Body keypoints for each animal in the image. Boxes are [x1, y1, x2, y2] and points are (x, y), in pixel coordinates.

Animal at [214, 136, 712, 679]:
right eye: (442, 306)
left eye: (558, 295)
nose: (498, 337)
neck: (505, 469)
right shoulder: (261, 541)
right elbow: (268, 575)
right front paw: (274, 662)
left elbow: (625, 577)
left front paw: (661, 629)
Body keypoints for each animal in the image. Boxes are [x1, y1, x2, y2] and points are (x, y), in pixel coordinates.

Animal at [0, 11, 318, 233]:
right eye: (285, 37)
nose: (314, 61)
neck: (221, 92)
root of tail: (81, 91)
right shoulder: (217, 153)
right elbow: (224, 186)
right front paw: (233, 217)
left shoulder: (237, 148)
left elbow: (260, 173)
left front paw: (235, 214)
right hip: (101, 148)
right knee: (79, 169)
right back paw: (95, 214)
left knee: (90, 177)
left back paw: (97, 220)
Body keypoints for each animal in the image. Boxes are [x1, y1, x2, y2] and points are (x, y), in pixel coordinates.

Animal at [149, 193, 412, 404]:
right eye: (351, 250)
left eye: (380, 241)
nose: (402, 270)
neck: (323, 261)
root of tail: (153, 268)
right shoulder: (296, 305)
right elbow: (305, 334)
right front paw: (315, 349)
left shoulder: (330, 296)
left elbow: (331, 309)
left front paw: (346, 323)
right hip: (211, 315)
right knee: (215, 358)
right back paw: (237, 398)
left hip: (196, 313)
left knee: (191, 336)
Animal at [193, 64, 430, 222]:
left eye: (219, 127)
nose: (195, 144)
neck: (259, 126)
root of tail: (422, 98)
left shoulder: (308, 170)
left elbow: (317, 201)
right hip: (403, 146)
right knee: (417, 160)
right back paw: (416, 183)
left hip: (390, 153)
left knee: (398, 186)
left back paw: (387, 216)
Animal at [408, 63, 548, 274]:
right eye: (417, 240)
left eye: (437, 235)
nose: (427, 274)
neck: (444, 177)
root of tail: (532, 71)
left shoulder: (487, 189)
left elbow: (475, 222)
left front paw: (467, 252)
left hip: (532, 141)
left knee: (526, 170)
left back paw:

==

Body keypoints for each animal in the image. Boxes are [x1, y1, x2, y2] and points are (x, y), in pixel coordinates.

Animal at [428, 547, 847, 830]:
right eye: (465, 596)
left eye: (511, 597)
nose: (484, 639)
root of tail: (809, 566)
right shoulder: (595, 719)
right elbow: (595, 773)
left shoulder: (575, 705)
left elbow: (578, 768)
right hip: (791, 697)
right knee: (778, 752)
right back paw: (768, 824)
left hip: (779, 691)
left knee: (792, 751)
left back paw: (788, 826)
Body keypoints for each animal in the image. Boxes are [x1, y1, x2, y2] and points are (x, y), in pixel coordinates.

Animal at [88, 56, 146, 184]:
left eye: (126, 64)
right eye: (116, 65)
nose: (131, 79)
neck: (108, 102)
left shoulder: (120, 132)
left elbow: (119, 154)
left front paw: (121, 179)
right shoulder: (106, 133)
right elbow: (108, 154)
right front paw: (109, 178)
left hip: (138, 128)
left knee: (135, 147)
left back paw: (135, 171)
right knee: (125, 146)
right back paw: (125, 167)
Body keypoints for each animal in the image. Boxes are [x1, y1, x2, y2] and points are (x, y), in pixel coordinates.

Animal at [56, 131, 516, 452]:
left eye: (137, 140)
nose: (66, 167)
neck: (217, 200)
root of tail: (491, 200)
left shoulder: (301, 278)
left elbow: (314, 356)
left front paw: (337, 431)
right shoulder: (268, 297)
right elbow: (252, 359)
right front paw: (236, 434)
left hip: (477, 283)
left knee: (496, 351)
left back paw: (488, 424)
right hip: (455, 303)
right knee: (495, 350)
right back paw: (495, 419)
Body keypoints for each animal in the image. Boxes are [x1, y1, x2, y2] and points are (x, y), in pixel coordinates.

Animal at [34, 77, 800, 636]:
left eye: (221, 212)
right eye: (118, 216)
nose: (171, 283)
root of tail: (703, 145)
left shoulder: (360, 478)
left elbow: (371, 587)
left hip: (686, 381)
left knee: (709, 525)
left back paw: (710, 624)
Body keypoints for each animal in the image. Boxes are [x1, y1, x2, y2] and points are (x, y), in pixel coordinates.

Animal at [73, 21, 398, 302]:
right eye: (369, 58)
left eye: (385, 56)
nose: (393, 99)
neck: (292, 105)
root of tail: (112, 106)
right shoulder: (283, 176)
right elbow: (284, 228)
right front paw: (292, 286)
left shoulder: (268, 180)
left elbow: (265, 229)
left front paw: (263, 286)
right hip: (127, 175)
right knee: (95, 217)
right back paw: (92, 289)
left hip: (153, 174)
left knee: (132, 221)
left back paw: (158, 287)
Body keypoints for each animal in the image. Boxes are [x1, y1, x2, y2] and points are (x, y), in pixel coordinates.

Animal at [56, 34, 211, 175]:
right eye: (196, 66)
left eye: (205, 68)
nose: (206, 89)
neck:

What is needed: Return every line above in which the string "nose" occurs.

Output:
nose: (498, 337)
nose: (314, 61)
nose: (402, 270)
nose: (195, 144)
nose: (427, 274)
nose: (484, 639)
nose: (131, 79)
nose: (66, 167)
nose: (171, 283)
nose: (393, 99)
nose: (206, 89)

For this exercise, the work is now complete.